Spin angular momentum S is an intrinsic electron property with no classical analogue. For the electron, s = 1/2: |S| = ħ√(3/4) and S_z = m_s ħ with m_s = ±1/2 (spin-up ↑ or spin-down ↓).
These two angular momenta can couple — this is spin-orbit coupling.
Physical origin of spin-orbit coupling
In the rest frame of an electron orbiting a nucleus, the nucleus appears to orbit the electron. This apparent motion generates a magnetic field B at the electron's position. The spin magnetic moment μ_s interacts with this field:
H_SO = −μ_s · B ∝ (1/r)(dV/dr) L · S
where V(r) is the Coulomb potential energy. This interaction is the spin-orbit Hamiltonian H_SO. Its magnitude scales as Z⁴: negligible for light elements, dominant for actinides.

L-S coupling (Russell-Saunders)
For light elements (Z ≲ 40), the spin-orbit perturbation is weak. Individual orbital momenta are first coupled into a resultant L = Σ l_i, then spins into S = Σ s_i, and finally L and S couple to give J = L + S.
Allowed J values are |L − S|, |L − S| + 1, …, L + S. The spectroscopic term symbol is:
^{2S+1}L_J
where 2S+1 is the multiplicity and L is encoded by a letter (S, P, D, F, …). Example for carbon (2p² configuration): ground term ^3P_0.
Hund's rules identify the ground term: 1. Maximise S (parallel spins). 2. Then maximise L. 3. For less-than-half-filled sub-shells: J = |L − S|; more-than-half-filled: J = L + S.
j-j coupling
For heavy elements (Z ≳ 50) or actinides, H_SO dominates over electron–electron repulsion. Each electron carries its own j_i = l_i + s_i (values |l_i − 1/2| and l_i + 1/2), and the total moment is J = Σ j_i. The ^{2S+1}L_J notation loses physical meaning.
| Regime | Valid for | Good quantum numbers |
|---|---|---|
| L-S | Z ≲ 40, organic elements | L, S, J, M_J |
| j-j | Z ≳ 50, lanthanides, actinides | individual j_i, J |
| Intermediate | Pd, Pt, Xe… | J only |
Effects on atomic energy levels
Spin-orbit coupling removes degeneracy in spectral terms: a ^3P term splits into ^3P_0, ^3P_1, ^3P_2 with slightly different energies. This is the origin of the fine structure in atomic spectra.

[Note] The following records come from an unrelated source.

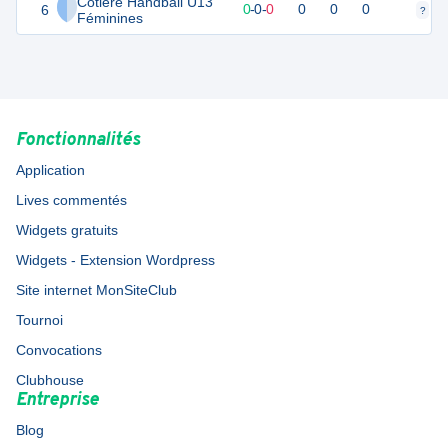
Cotiere Handball U13
6
0
0
0
-
0
-
0
0
0
0
?
?
Féminines
Fonctionnalités
Application
Lives commentés
Widgets gratuits
Widgets - Extension Wordpress
Site internet MonSiteClub
Tournoi
Convocations
Clubhouse
Entreprise
Blog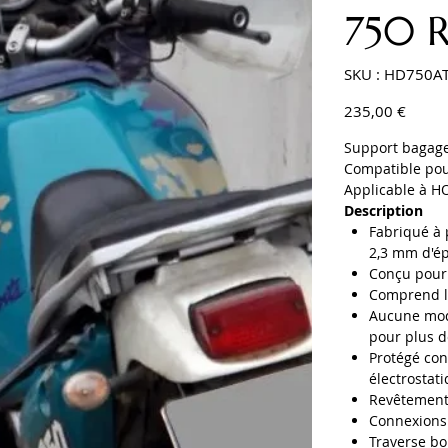
750 
SKU
SKU :
HD750A
HD750ATRD0
Prix
235,00 €
Support bagager
Compatible pou
Applicable à H
Description
Fabriqué à 
2,3 mm d'ép
Conçu pour
Comprend le
Aucune modi
pour plus d
Protégé con
électrostat
Revêtement 
Connexions 
Traverse bo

For Sodium (Na), the famous yellow D line is actually a doublet at 589.0 nm and 589.6 nm: the 3p levels (^2P_{1/2} and ^2P_{3/2}) are split by spin-orbit coupling.
Chemical consequences are far-reaching: - Relativistic contractions in heavy elements (e.g. the colour of gold). - Magnetic properties of heavy-metal complexes. - Selectivity of photochemical reactions (intersystem crossing S₁ → T₁).